08.12.2018 13:44 Uhr

"Komisch, hier zu sein": Superclásico am falschen Ort

Mit großem Tamtam verabschiedeten die Boca-Fans ihre Mannschaft gen Madrid
Mit großem Tamtam verabschiedeten die Boca-Fans ihre Mannschaft gen Madrid

Allzu groß war die Umstellung für die Boca Juniors dann gar nicht. Starstürmer Carlos Tévez grinste breit, als er aus dem Teambus ausstieg und Dutzende johlende und hüpfende Fans vor dem Mannschaftshotel erblickte, die blau-gelben Schals wirbelten durch die Luft. Alles wie immer eigentlich. Doch nicht ganz: Denn der lautstarke Empfang fand nicht in der Heimat Buenos Aires, sondern in Madrid statt. Und die Spieler hatten einen über elfstündigen Flug in den Knochen, um endlich das Rückspiel um den Titel in der Copa Libertadores zu bestreiten.

Rund 10.000 km von der Keimzelle aller Rivalität entfernt streiten am Sonntag im Estadio Santiago Bernabéu, wo Real Madrid als amtierender König Europas regiert, River Plate und Boca Juniors um Südamerikas Klubkrone. Doch die Entscheidung, das Stadtderby von Buenos Aires zwischen dem Klub der Arbeiterklasse und Los Millonarios nach den Krawallen vom 24. November ins Ausland zu verlegen, stößt nicht auf viel Gegenliebe.

"Komisch, hier in Madrid zu sein", sagte Boca-Präsident Daniel Angelici nach der Landung. Der 54-Jährige setzte auch noch auf spanischem Boden bis kurz vor dem Spieltag alle juristischen Hebel in Bewegung. Nach der Abfuhr durch die Berufungskammer der Disziplinarkommission des südamerikanischen Fußballverbandes CONMEBOL für den Versuch, sich den Titel am Grünen Tisch zusprechen zu lassen, schaltete der sechsmalige Libertadores-Cup-Champion inzwischen schon den Internationalen Sportgerichtshof CAS ein. Sollte Boca das Match in Madrid verlieren, geht das Duell damit in der Schweiz auch noch in die sportrechtliche Verlängerung.

Desaster für den Superclásico

Von Harmonie kann auch auf dem Rasen keinerlei Rede sein. Nicht zuletzt, weil eine Attacke von River-Fans mit Wurfgeschossen auf den Boca-Teambus vor dem eigentlich geplanten Rückspiel das nicht nur am Rio de la Plata als "Superfinal" angepriesene Endspiel der Copa Libertadores zur Farce gemacht hat.
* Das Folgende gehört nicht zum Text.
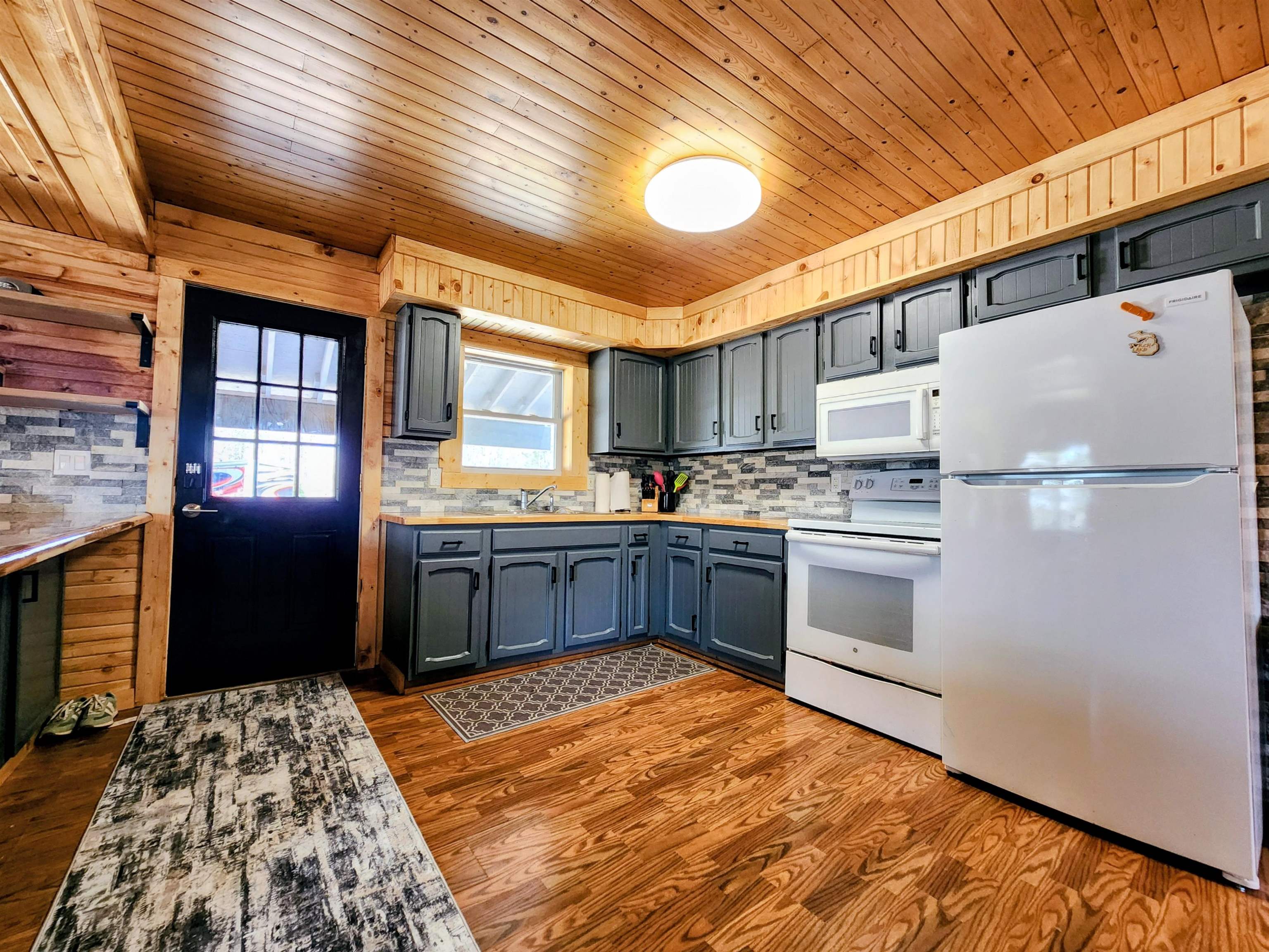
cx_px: 634
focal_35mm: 13
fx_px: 477
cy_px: 476
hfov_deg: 106.2
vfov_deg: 89.9
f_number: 2.2
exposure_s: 1/60
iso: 320
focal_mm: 2.2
Dabei hatte das 2:2 im ersten Duell noch alle elektrisiert.

Gerade für die CONMEBOL ist der Superclásico ein Desaster. Der Verband agierte am tragischen Wochenende chaotisch mit Verzögerung, Verschiebung und erst dann endgültiger Absage. Und nun also die Flucht nach Madrid.

"Wir treffen in Spanien die Neutralität an, die wir gesucht haben. Madrid hat alles, was für die Partie nötig ist", sagte CONMEBOL-Boss Alejandro Domínguez: "Spanien ist das Land mit der größten argentinischen Gemeinde außerhalb der Heimat. Madrids Flughafen hat die meisten Verbindungen nach Lateinamerika."
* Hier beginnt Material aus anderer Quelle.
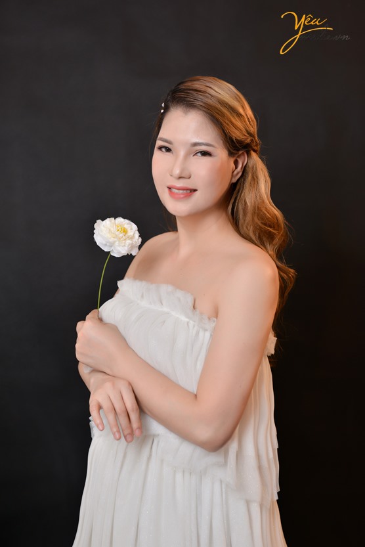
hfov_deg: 19.5
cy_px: 274
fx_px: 1064
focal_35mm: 70
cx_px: 182
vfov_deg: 28.8
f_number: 4
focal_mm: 70
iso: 250
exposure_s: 1/160
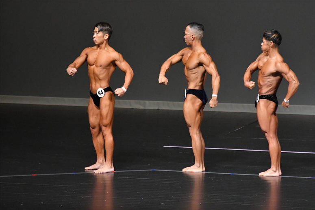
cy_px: 105
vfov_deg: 4.4
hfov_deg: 6.5
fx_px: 2755
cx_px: 158
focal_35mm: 315
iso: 5000
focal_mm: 210
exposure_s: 1/400
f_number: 5.6
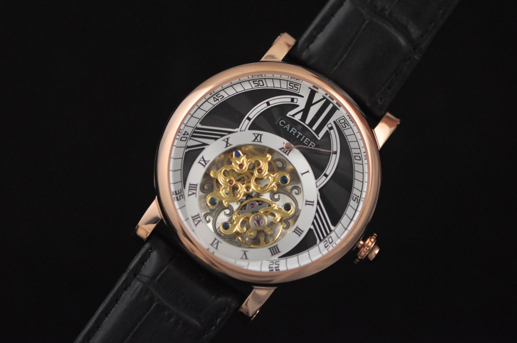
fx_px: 2259
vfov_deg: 8.7
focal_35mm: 158
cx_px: 258
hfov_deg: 13.1
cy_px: 172
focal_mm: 105
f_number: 3.3
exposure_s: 1/2000
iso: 1600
Buenos Aires sperrt Stadien gegen Public Viewing

Für die Sicherheitskräfte in Madrid ist der Argentinien-Klassiker schlicht "das Aufeinandertreffen mit dem größten Risiko in der Geschichte der Stadt", wie die Zeitung "El País" schrieb. Deshalb kommen mehr Polizisten zum Einsatz als beim spanischen Clásico zwischen Real und dem Erzrivalen FC Barcelona. Ein Sicherheitsgürtel zwischen den beiden rivalisierenden Fangruppen soll Ausschreitungen verhindern.

Wenigstens können in Argentinien gebliebene Anhänger einen Sieg ihres Klubs wie gewohnt im Herzen von Buenos Aires feiern: Der "Obelisco" auf der zentral gelegenen Plaza de la Republica wurde von den Behörden für den Fan-Ansturm des neuen Libertadores-Cup-Gewinners freigegeben.

Allerdings müssen die in den Stadien der Vereine geplanten Public-Viewing-Events ausfallen: Wegen der brisanten Sicherheitslage verweigerte der Sicherheits-Chef der Hauptstadt die Erlaubnis und sperrte die beiden Arenen.